There was no doubt in my mind that we were all going to die. I had been given a huge bar of chocolate as my ration to last me the rest of the war. I hadn’t eaten any of it. […] The Arrow Cross were stamping in front of us, needling Wunschi [his aunt Mitzi’s second husband], and I started to eat the whole thing right there. I thought it was the last bar of chocolate I’d ever see. The Arrow Cross used to round people up and march them to the banks of the Danube and shoot them there. They would tie them into groups like asparagus and then shoot one whose weight would drag the rest of them into the Danube where they’d die by drowning. It was a way of economising on bullets.

His marriage to Iris, with whom he had five children; their subsequent divorce; and his marriage to Anne, with whom he had two children, are described with just enough detail to make them real. The figure of a man who liked his own company better than that of his fellow man emerges. Minor details like the Russians stealing his father’s shoes (and never in pairs) and bayonetting their books, all add to the fascination. As does the account of his year as Hungarian Ambassador to the USA. For a man who believed that ‘only salesmen travel in a suit and tie’ the pomp and ceremony of diplomacy was something to be reckoned with. His ambassadorship was short-lived, though. The world wasn’t yet ready for him. It was such a shame because his speeches apparently inspired international companies to invest in Hungary and his appearances did a lot to dispell the myth of the Big Bad Wolf that lived in the Eastern Bloc.

As I read the book, I stopped occasionally to look up other articles on the web about Peter Zwack. And with each read, his place at my heavenly dinner table became more secure. In an interview with the New York Times in 1989, he said:

People think I showed faith in Hungary when not too many others did […] they had been fed this picture of a fat capitalist who smoked cigars and beat up the workers, and they saw me, a skinny guy who doesn’t smoke, wears beat-up clothes and behaves more like the workers than the Communist bosses did.

That same article said this about him:

He is steely enough to have survived, indeed thrived, for 40 years as an exile.

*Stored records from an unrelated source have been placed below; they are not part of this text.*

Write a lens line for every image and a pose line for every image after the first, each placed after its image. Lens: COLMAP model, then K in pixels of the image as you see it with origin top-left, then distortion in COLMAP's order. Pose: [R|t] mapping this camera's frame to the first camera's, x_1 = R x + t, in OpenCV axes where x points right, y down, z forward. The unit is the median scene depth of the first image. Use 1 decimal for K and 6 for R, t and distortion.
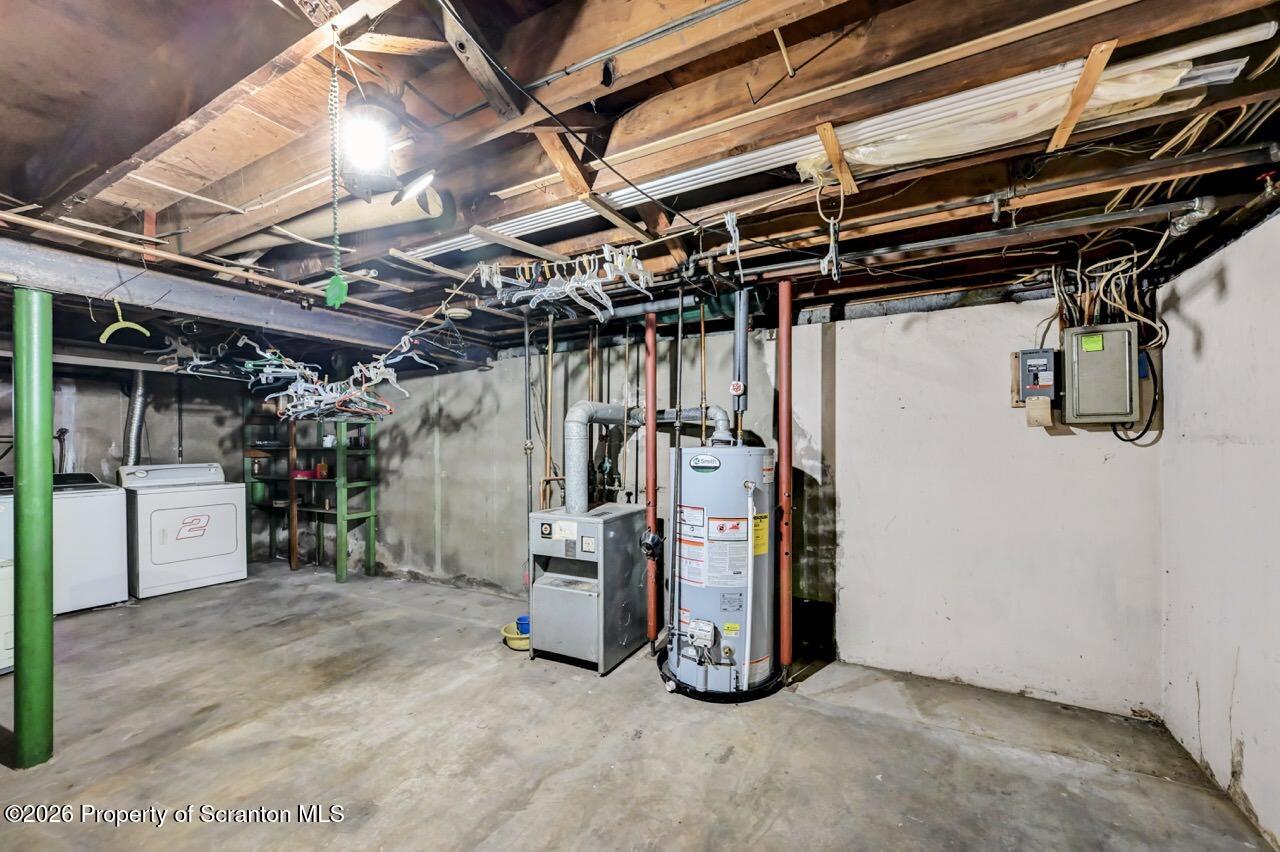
lens RADIAL K [[507.9, 0, 646.0], [0, 507.9, 437.8], [0, 0, 1]] dist [-0.001187, 0.000010]
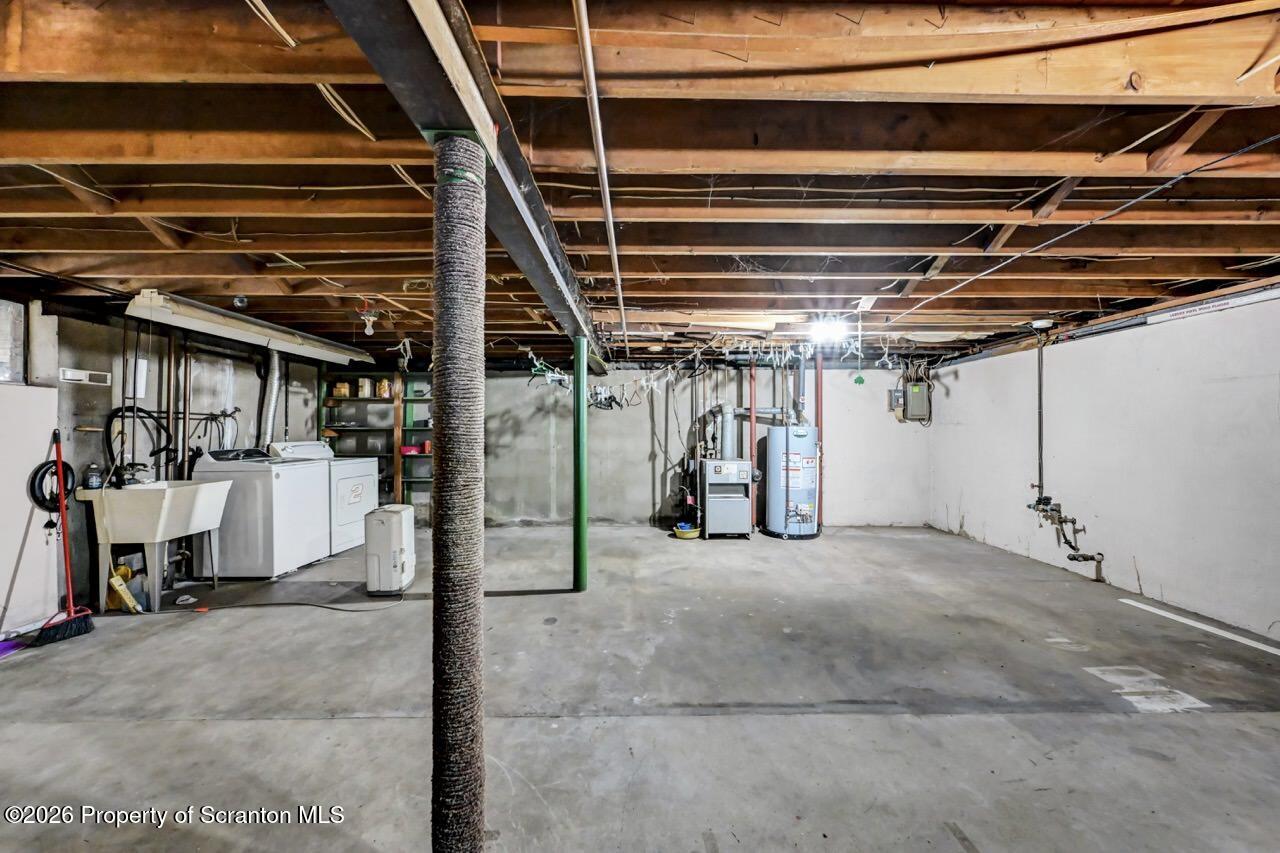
lens RADIAL K [[502.7, 0, 640.6], [0, 502.7, 422.0], [0, 0, 1]] dist [0.000085, 0.000080]
pose [[0.873916, 0.012777, 0.485909, -0.890616], [-0.007688, 0.999893, -0.012465, 0.018759], [-0.486016, 0.007157, 0.873920, -0.332408]]
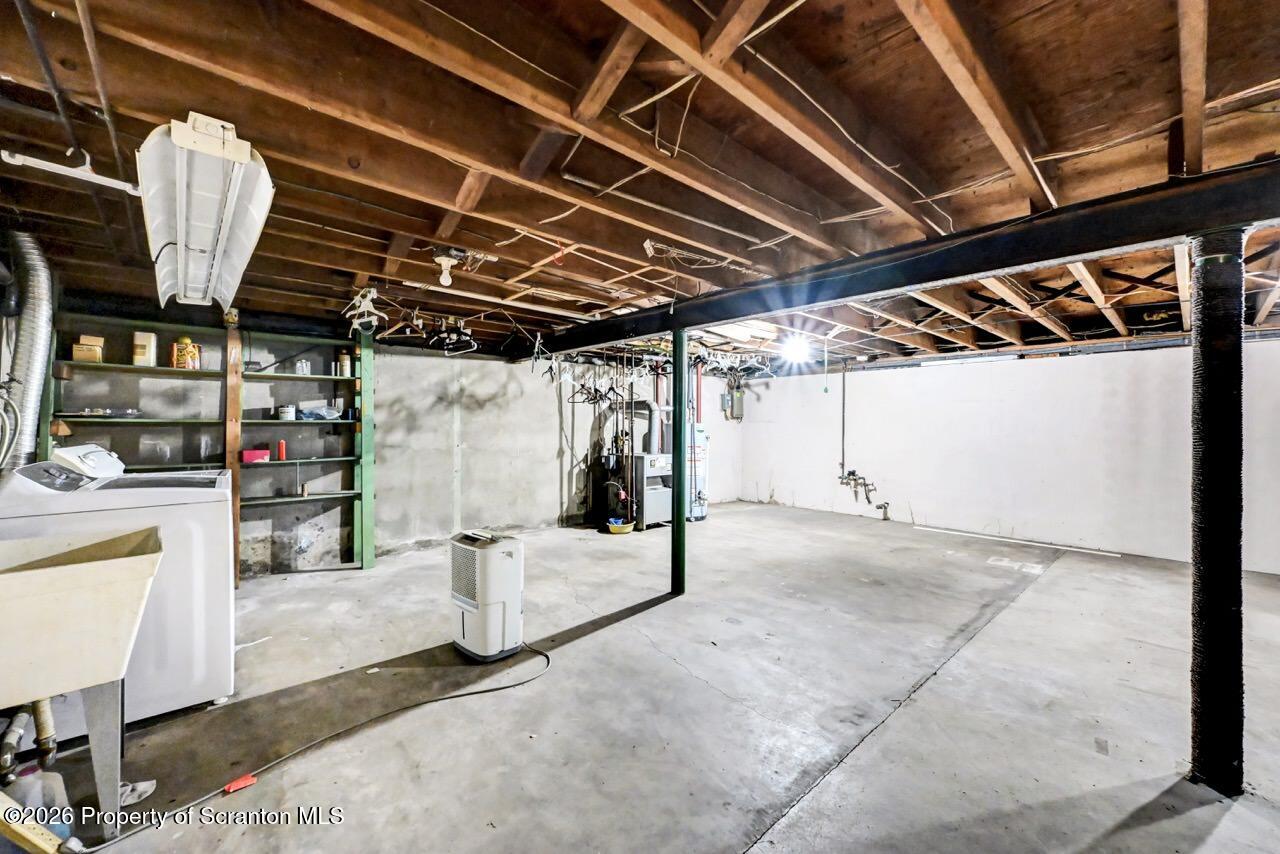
lens RADIAL K [[502.7, 0, 640.6], [0, 502.7, 422.5], [0, 0, 1]] dist [0.000085, 0.000080]
pose [[0.332431, 0.010674, 0.943067, -1.361742], [-0.015123, 0.999868, -0.005987, 0.020708], [-0.943006, -0.012271, 0.332548, 0.245422]]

He is bold and imaginative enough to have gambled, when the winds of change now blowing through Eastern Europe were the merest zephyr, on the ability of a capitalist emigre to come home at last and do business with the Communists he hated. A Role Model for Hungarians.

Anne Marshall Zwack met her husband on a blind date in Milan. She was a 26-year-old, well-travelled translator; he was a 44-year-old divorcé with five kids. His mother proposed to her, asking her if she’d like to marry her son. When Anne said yes, her future mother-in-law replied: ‘Then we’ll arrange it.’ And in Peter Zwack, the apple didn’t fall far from that particular tree.

As I read, I found myself wondering what Peter Zwack himself thought of the book. There’s very little by way of varnish and plenty by way of veracity. Anne Marshall Zwack writes with an objectivity threaded with love. It is, indeed, a compelling read. If you have an interest in post-War Hungary and its transition to capitalism or just fancy a peek at how the other half lived back in the day, it’s a bargain. Listed on Amazon for some serious money, you can pick up your copy at the museum shop for less than €2. And while you’re there, take a tour – get acquainted with Unicum and enjoy this unique little museum. Open Monday to Saturday from 10 am to 5 pm, Dandár utca 1.

 

11 Responses

  1. Galoshes?! Do they still exist? I bet a lot of your readers have never even seen one.

  2. Hmmm…………interesting that you choose to revisit a place that produces alcohol!

    Peter Zwack………not sure I remember what i was doing at 13/14 years of age…….it certainly wasn’t waiting to be killed…………that story of people bundled like asparagus on the banks of the river was a new an awful thought………how many new revelations are still to come from that period.

    1. A nasty thought indeed, well worthy of the Arrow-Cross. But it’s taken a long time to surface, so I wonder if it’s true.

      1. What a lovely thing to say! Thank you so much. That one as good and as prolific as yourself should be envious! I hope you are being flippant!?